月に3回はご来店くださるお客さま。ショートカットに映える色白の肌、ニコニコの笑顔にメイクがいつも素敵で、カネボウ化粧品をご愛用いただけて嬉しく思っていました。ところが、そんなお客さまがもう3ヶ月もお見えになりません。

心配をしていた矢先に、久しぶりにそのお客さまが店にお立ち寄りくださいました。でも、ご様子を拝見して、何かあったことがすぐにわかりました。お痩せになったことが一目瞭然で、表情にも隠しきれない疲れの色。お客さまは、「実は母が亡くなって・・・」とポツリ。目をうるませながら、食事も喉を通らないことや、とてもじゃないけれど、お肌のお手入れやメイクをする気分になれなかったことを話してくださいました。
そのお気持ちが手にとるように伝わってきて、「辛かったですね、でもお身体だけはどうか大事になさってくださいね」と返すのが精一杯でした。

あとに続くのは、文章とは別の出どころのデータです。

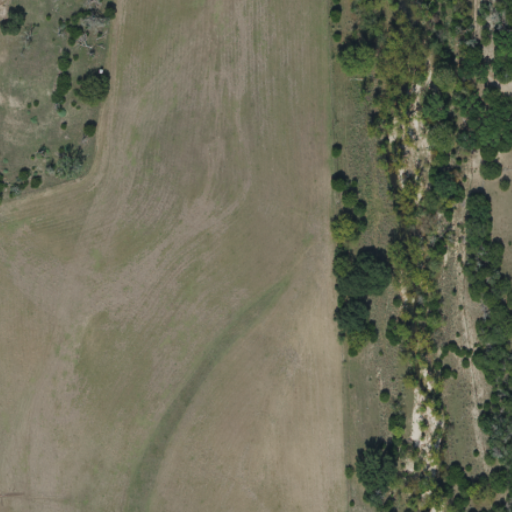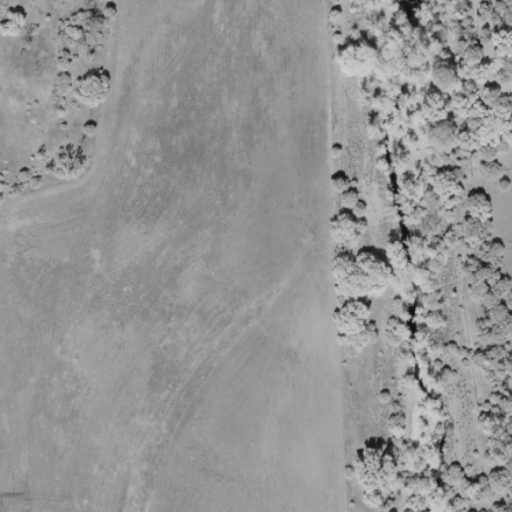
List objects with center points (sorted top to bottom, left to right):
park: (4, 10)
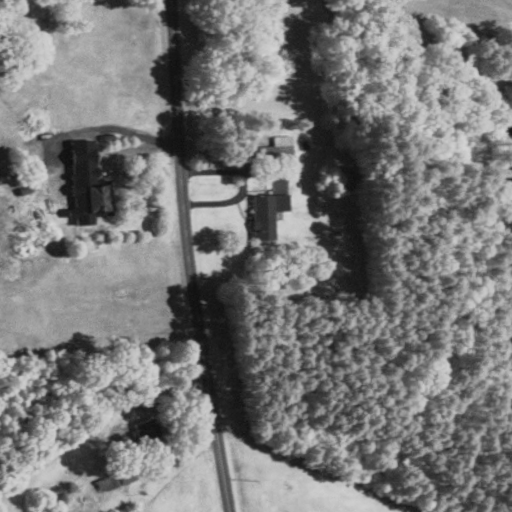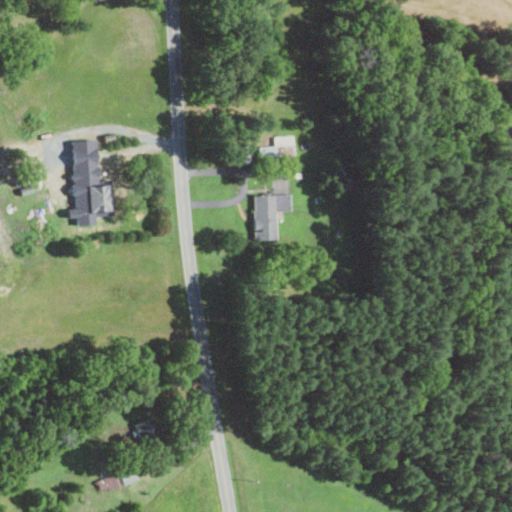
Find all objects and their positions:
road: (126, 149)
building: (277, 149)
road: (242, 183)
building: (94, 198)
building: (267, 213)
road: (187, 257)
building: (147, 431)
road: (181, 447)
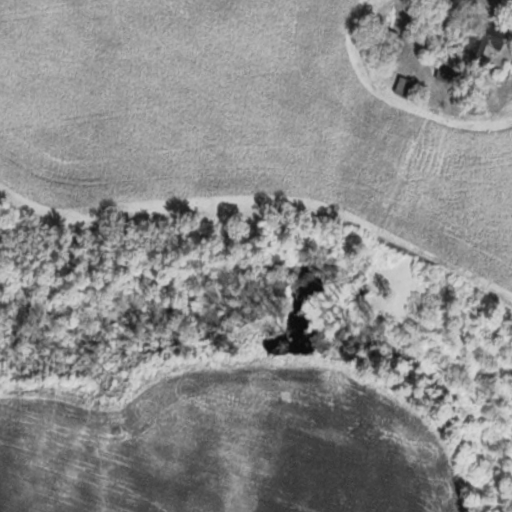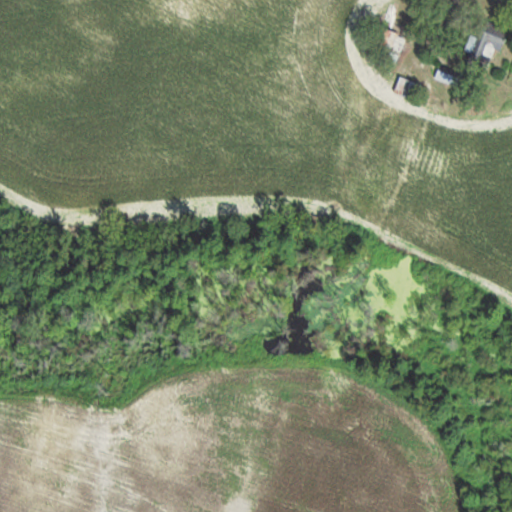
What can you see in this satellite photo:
building: (392, 37)
building: (488, 38)
building: (450, 75)
building: (408, 88)
crop: (491, 229)
crop: (354, 454)
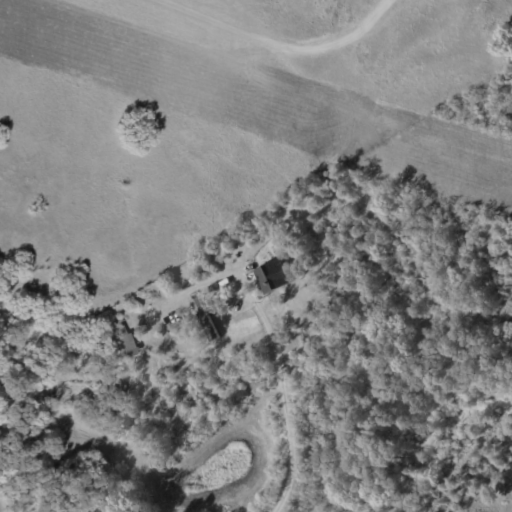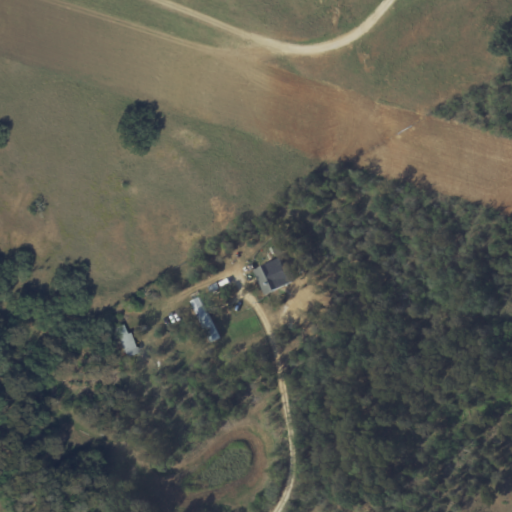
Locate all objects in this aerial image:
road: (283, 43)
building: (270, 278)
building: (205, 320)
building: (124, 340)
road: (288, 425)
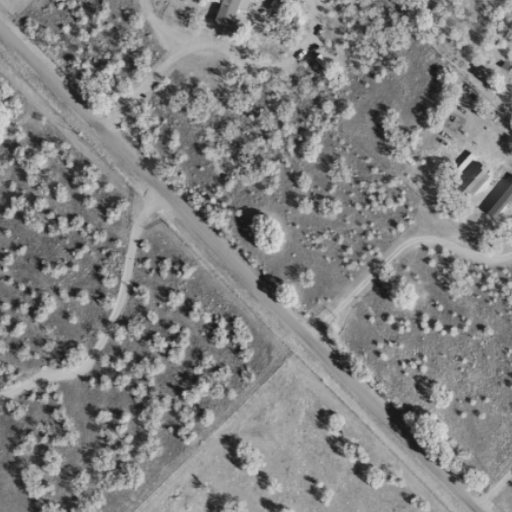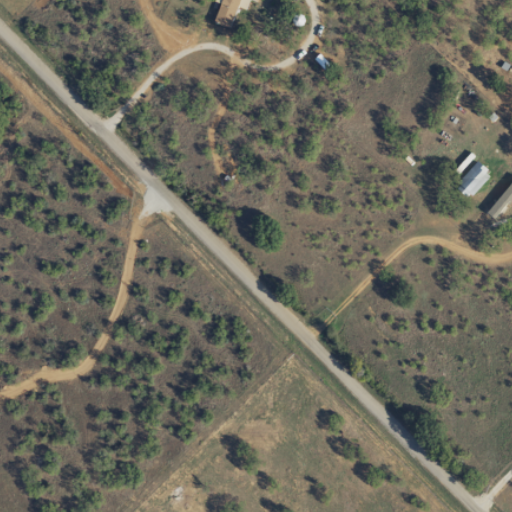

「でも、今日は久しぶりに外に出てみようと思って!」というお客さまの気丈な言葉にハッとして我に返り、お客さまが元気に見えるように赤い口紅とチークをご提案しました。
紅をさし、チークで頬に赤みを足すと、鏡の中のお顔から余分な力が抜けていくように見え、こわばっていた表情に少し笑顔が戻ってきたのでした。

「今日は来てよかったわ、こんなに気分が変わるなんて。あなたと、このメイクから元気をもらえたのね」

最初と比べて、だいぶ穏やかな表情でそう言っていただけたので、ホッとしたと同時にメイクの力を改めて実感しました。

その後、お客さまは、以前と同じニコニコの笑顔、以前と同じペースでご来店くださっています。その時の、赤い口紅とチークをつけて。